Quote from: Cain on March 23, 2010, 03:19:35 PM
I trained with the bō staff when doing Tae Kwon Do, and we didn't use any gloves or anything either.  Because if you're the sort of sissy who drops your weapon when someone hits it hard, you shouldn't be trying to use one in the first place.

your stick or your hand?

Cain

Both, though I was thinking mostly of the stick.

If you don't train in the sort of conditions you would expect to use the weapon in, you won't use it properly.  I would bite someone's hands off if they had a weapon and I got close enough, so you can sure as hell bet I'd try and break their hand if I was armed.  If you can't move them fast enough to avoid being hit under controlled conditions, you sure as hell won't be doing it after an adrenaline dump.

Elder Iptuous

Quote from: Cain on March 23, 2010, 03:30:46 PM
Both, though I was thinking mostly of the stick.

If you don't train in the sort of conditions you would expect to use the weapon in, you won't use it properly.  I would bite someone's hands off if they had a weapon and I got close enough, so you can sure as hell bet I'd try and break their hand if I was armed.  If you can't move them fast enough to avoid being hit under controlled conditions, you sure as hell won't be doing it after an adrenaline dump.
========================
* **ACTIVITY LIST**
[1] In the forum thread, why does Cain think bō staff training should be done without gloves? Answer in one to three sentences.
[2] Return everything in the forum thread from "Quote from: Cain on March 23, 2010, 03:19:35" down to "or your hand?", word for word.
The entries come from a different source than the forum thread.

* **GIVEN RECORDS**
========================
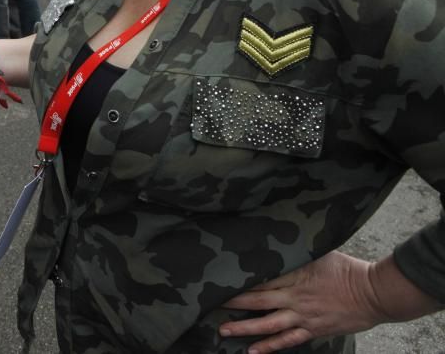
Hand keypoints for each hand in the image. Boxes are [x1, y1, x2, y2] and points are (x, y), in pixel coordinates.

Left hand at [219, 252, 382, 352]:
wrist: (374, 294)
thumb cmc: (348, 270)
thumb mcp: (320, 253)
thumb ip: (298, 253)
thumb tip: (279, 242)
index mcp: (296, 276)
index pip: (261, 279)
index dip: (239, 282)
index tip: (219, 281)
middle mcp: (295, 298)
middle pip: (258, 300)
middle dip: (233, 303)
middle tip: (210, 304)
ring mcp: (303, 317)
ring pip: (268, 324)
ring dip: (245, 328)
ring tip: (224, 330)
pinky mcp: (313, 330)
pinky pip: (288, 340)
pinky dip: (270, 347)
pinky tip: (253, 351)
========================
* **EXERCISE RESULTS**
[1] Cain says that anyone who drops a weapon when it is hit hard shouldn't be using one, and that training outside the conditions where you'd expect to use a weapon means you won't use it properly. He adds that an armed opponent would try to break your hand, so you have to learn to move your hands fast enough to avoid being hit under controlled conditions, because you won't manage it after an adrenaline dump.

[2]
Quote from: Cain on March 23, 2010, 03:19:35 PM
I trained with the bō staff when doing Tae Kwon Do, and we didn't use any gloves or anything either.  Because if you're the sort of sissy who drops your weapon when someone hits it hard, you shouldn't be trying to use one in the first place.

your stick or your hand?